What Is Japan's "Futokuho" Real Estate Crowdfunding License — and What Does It Actually Protect You From?

Bottom line: operators licensed under Japan's Real Estate Specified Joint Enterprise Act — commonly shortened to "futokuho" — are bound by a set of investor-protection rules, including preferred/subordinated loss allocation and mandatory disclosure. Before backing a deal, the first two things worth checking are the operator's license number and the "subordination ratio" — how much loss the operator itself absorbs before investors take any hit. It's worth stressing up front, because it's commonly misunderstood: a futokuho license governs how fairly an operator runs its business — it is not a principal guarantee.
What futokuho actually is
The Real Estate Specified Joint Enterprise Act governs businesses that raise capital from investors to trade and manage real estate, then distribute the resulting income — and it requires a license from Japan's Ministry of Land, Infrastructure, Transport and Tourism (MLIT), jointly overseen with the FSA in some categories.

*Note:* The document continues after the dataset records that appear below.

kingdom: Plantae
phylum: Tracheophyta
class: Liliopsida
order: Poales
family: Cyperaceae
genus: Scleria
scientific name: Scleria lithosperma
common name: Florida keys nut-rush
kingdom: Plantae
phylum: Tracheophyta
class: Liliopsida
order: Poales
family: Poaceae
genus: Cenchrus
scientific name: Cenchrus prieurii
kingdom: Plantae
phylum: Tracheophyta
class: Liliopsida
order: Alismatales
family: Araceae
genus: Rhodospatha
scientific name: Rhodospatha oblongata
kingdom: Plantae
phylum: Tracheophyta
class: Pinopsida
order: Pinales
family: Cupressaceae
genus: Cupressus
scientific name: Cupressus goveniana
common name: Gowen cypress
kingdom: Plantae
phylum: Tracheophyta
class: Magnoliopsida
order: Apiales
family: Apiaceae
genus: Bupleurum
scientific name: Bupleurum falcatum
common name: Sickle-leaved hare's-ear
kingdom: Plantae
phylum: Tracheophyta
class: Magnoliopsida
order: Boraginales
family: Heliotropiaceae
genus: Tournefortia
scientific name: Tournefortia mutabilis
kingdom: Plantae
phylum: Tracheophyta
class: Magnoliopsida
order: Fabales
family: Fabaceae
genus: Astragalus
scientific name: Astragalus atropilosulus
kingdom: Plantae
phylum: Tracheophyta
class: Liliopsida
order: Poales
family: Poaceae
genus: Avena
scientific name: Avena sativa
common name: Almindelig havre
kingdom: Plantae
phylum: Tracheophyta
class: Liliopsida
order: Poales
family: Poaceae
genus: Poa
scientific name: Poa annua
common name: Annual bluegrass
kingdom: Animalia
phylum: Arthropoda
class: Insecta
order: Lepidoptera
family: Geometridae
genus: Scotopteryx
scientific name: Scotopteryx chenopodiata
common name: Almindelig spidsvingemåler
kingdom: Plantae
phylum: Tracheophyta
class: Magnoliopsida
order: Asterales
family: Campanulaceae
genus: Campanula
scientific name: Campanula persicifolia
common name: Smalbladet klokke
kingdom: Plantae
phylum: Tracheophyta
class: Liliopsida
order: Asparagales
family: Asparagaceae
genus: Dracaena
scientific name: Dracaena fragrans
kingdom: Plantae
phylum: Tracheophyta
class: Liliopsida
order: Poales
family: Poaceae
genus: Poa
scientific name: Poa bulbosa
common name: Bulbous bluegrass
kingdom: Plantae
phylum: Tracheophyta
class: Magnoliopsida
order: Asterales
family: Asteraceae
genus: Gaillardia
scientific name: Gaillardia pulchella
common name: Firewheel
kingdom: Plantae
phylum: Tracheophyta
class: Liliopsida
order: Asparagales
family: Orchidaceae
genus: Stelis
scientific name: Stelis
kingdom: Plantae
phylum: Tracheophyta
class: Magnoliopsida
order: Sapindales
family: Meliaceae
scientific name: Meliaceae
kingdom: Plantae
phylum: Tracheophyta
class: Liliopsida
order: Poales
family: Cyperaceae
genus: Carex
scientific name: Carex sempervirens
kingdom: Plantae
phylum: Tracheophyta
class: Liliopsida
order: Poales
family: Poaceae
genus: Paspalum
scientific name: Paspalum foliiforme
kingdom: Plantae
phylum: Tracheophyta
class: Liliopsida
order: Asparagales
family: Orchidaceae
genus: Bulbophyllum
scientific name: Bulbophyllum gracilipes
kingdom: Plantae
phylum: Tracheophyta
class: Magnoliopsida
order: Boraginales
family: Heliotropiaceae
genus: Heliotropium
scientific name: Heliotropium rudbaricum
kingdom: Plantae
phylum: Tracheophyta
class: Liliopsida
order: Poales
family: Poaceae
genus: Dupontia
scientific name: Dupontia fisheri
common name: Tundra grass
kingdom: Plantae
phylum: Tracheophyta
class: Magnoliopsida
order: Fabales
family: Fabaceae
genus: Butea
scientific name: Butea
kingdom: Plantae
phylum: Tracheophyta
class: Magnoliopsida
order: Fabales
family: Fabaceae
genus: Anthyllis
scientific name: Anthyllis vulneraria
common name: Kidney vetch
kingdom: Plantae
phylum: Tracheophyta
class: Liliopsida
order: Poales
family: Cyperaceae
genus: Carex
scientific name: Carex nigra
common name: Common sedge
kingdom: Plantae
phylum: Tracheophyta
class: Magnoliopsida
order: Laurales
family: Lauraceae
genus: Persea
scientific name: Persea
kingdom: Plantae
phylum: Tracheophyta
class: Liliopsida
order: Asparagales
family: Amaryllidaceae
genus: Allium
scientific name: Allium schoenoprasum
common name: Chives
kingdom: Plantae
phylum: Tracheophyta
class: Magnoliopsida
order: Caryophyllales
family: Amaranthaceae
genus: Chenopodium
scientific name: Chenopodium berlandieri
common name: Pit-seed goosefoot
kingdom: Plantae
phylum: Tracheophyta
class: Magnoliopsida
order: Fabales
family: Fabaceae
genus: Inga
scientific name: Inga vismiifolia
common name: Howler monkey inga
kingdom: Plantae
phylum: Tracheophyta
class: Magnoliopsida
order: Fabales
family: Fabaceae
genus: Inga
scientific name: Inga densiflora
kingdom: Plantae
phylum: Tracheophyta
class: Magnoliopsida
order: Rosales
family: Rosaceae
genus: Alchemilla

A 2017 amendment formally created an "electronic transaction business" category for deals contracted over the internet, which is what gave rise to real estate crowdfunding as a licensed structure in Japan.
The four license categories
| Category | What it covers |
|---|---|
| No. 1 | The operator itself, contracting directly with investors and distributing real estate income |
| No. 2 | Businesses that broker or arrange those contracts on an operator's behalf |
| No. 3 | Businesses handling operations for a special-purpose entity (e.g. an SPC) |
| No. 4 | Businesses that broker or arrange contracts where a special-purpose entity is the counterparty |
Operators running Category 1 or 2 businesses across multiple prefectures, or any Category 3 or 4 business, need a license from the Minister of Land, Infrastructure, Transport and Tourism (jointly with the FSA Commissioner in some cases); otherwise, a prefectural governor's license applies.
How the investor-protection mechanics work
- Preferred/subordinated structure: most operators use this model — if a loss occurs during the investment period, the operator's own stake (the subordinated portion) absorbs it first, before investors' preferred stake is affected. A higher subordination ratio generally means relatively more protection for investor principal.
- Electronic transaction business guidelines: MLIT-issued guidance requiring operators to handle system failures properly, offer a cooling-off period, provide regular disclosure, and keep investor funds segregated.
- Licensing and oversight: operating a real estate specified joint enterprise without a license is not permitted, and licensed operators are subject to regulatory supervision.
Three things to check before you invest
- Whether a license number is disclosed — look for "Real Estate Specified Joint Enterprise License No. ___" on the operator's company-info or footer page. Treat an operator that doesn't disclose this clearly as a red flag.
- The subordination ratio for the specific deal — is it stated how much loss the operator absorbs first (e.g., a 10% subordinated stake)? This should be disclosed per deal, not just as a general company policy.
- What the projected yield assumes — if the return assumes a master-lease or guaranteed-rent arrangement, your actual return depends partly on the creditworthiness of whoever is guaranteeing that rent.
How this differs from non-futokuho real estate fundraising
Not every real estate-adjacent fundraising structure falls under futokuho. Fund-type schemes using an anonymous partnership (tokumei kumiai) contract, for instance, can instead fall under the Financial Instruments and Exchange Act (as a Type II Financial Instruments Business) — a different regulatory regime entirely, structurally closer to loan-based social lending. For the broader landscape of investment-type crowdfunding regulation, see our guide to social lending vs. crowdfunding and our intro to equity crowdfunding. If you're evaluating this from outside Japan, note that most major platforms restrict investing to Japan residents — see can you invest in Japanese real estate crowdfunding while living overseas?
Disclaimer
This article is for informational purposes only and is not investment advice. A futokuho license and preferred/subordinated structuring are investor-protection mechanisms, not a principal guarantee — real estate crowdfunding carries real risk of loss from vacancy, falling rents, or disasters. Always review an operator's pre-contract disclosure document before investing, and consult a licensed professional if needed.